What I understand now is that all of us…my mom, my brother, me. We’re all in the trenches now. Actually, trenches is the wrong word. This is not a battle, because we can’t possibly win. This is not a dance, because that implies invitation. This is a burglary. The kind where a stranger crawls through the window, pistol whips your objections, dumps your drawers upside down, rifles your closet, shits in your toilet and then mocks you by leaving the door wide open.
After the home invasion, nothing changes. Yet, everything has. Last week, I had to pull to the side of the highway because I was listening to This American Life where a marine sniper in Afghanistan was explaining why his unit was addicted to reruns of the Gilmore Girls. “It’s full of women, in a pretty town where nothing bad happens and life is so, so normal.” I burst into tears. Irrationally, I’m in love with that sniper. Only he can understand. Paralyzed in a drugstore aisle, holding an armful of Pedialyte, I cry some more, at how life is now lived in reverse, careening backwards. Christmas morning is the worst. While the world goes to church, opens presents, preps the ham, cancer families count on their fingers and hold on tight.
When friends ask me straight out, I answer short and sweet, and full of cliché, “putting up a brave fight, blah, blah, blah” because really, no one wants to hear the truth of it. It’s messy, sticky truth, full of bodily fluids and breathless terror, doctors by day and sleepless by night, punctuated, always by a pinprick of fear that we are all, each of us, dying in our own messy, sticky way.
Which is why I’m eating that entire plate of beignets with fudge sauce. And I’m okay with spending the day in pajamas staring out at the ocean, instead of scrubbing the tub, answering emails or reading books that are good for me. And when I pause at the sales lady’s poetic explanation of why exactly I need that outrageously expensive blue sweater of perfectly woven cashmere and cotton, a sweater that would cut into another airline ticket home, I rally and shout, a little too loudly, “I’ll take it,” because shit yeah, I’m fucking wearing a perfectly woven sweater. Baby, it’s gonna to be cold outside for the foreseeable future.

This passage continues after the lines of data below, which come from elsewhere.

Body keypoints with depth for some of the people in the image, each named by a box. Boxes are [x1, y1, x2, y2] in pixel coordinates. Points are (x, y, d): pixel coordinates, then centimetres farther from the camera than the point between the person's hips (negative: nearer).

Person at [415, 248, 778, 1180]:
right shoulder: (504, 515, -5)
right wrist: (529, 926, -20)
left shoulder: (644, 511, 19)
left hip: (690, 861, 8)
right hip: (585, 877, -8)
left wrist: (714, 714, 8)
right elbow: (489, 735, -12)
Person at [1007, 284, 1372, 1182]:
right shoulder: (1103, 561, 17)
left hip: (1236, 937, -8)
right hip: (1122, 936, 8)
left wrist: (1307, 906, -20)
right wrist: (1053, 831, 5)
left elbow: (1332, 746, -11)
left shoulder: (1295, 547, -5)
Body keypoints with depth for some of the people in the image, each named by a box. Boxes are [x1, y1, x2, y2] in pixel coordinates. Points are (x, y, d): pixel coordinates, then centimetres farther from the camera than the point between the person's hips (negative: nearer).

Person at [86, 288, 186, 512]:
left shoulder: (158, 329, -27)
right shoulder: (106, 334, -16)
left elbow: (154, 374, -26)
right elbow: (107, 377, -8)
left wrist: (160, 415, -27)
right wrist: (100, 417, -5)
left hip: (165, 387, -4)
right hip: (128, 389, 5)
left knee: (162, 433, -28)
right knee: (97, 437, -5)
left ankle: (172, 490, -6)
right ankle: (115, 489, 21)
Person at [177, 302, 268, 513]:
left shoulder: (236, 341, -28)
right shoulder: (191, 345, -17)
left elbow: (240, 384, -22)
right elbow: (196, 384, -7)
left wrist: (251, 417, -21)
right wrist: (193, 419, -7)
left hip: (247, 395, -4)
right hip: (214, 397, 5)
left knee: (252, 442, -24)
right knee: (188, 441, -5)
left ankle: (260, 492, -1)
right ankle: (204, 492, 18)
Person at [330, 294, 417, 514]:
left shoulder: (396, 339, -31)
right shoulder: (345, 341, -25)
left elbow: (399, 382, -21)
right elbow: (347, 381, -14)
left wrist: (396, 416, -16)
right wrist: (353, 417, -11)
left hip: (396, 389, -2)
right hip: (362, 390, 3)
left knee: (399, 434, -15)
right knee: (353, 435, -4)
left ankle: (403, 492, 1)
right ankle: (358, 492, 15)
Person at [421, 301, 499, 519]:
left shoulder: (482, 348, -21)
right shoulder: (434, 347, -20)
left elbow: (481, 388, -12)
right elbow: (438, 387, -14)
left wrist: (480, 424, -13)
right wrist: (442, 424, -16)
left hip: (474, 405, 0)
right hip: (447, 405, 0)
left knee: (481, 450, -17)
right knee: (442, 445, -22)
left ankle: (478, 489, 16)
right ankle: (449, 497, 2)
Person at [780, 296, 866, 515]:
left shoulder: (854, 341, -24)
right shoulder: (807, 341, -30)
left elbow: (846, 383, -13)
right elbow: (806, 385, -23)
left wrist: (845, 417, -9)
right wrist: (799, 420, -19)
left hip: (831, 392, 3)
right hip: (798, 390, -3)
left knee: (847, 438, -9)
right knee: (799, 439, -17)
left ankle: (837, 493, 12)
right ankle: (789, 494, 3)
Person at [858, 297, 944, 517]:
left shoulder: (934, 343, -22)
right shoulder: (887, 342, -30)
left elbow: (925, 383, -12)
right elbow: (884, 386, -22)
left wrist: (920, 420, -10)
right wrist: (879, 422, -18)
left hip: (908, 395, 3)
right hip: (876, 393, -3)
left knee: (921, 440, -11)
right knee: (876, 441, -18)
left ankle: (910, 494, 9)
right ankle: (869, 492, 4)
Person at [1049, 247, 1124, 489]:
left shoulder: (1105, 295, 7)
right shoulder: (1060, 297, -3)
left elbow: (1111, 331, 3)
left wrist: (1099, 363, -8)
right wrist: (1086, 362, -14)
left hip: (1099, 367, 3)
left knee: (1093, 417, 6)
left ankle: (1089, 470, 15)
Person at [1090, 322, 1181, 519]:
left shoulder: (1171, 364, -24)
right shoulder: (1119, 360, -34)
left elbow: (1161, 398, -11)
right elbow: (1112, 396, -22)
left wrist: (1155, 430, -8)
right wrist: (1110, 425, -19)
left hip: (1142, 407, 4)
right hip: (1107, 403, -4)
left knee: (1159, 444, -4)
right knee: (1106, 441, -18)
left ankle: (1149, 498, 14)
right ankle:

Perhaps the only blessing of cancer is that you are completely stripped of “living large.” And you begin to live small, inside the details. When I step onto my yoga mat, I really feel my feet now, toe by toe. When I press into the Ranger at night, I feel the battle readiness in his muscles and the deep waters of shared history. When I watch Mia on the forest trail in front of me, I feel the happiness in her limbs and the way the trees breathe for me when I simply cannot.
For Christmas, I gave my dad a black, wool Fedora to keep his head warm. He pinched it, peaked it, ran a finger around the brim then handed it back to me. With a look. I ran outside into the snow, still in my pajamas, and chased one of the farm peacocks into a frenzy, my arms fiercely flapping, howling with an anger I didn’t know I had until finally a tail feather dropped. I snapped off the last three inches of the tip, the beautiful iridescent blue-green eye, so keen yet soft, a rounded blade of every possible color. Tucked into the wide band, I handed the hat back. My father stroked the feather, pushed it a bit deeper, then snugged the hat on his head.
No broken promises here. I’m writing this for myself. And for you. Because I know I’m not alone. Cancer families recognize each other at the grocery store, in restaurants, online, in the street. No secret handshake. Just an unshakeable belief that today has to count. More than you can imagine.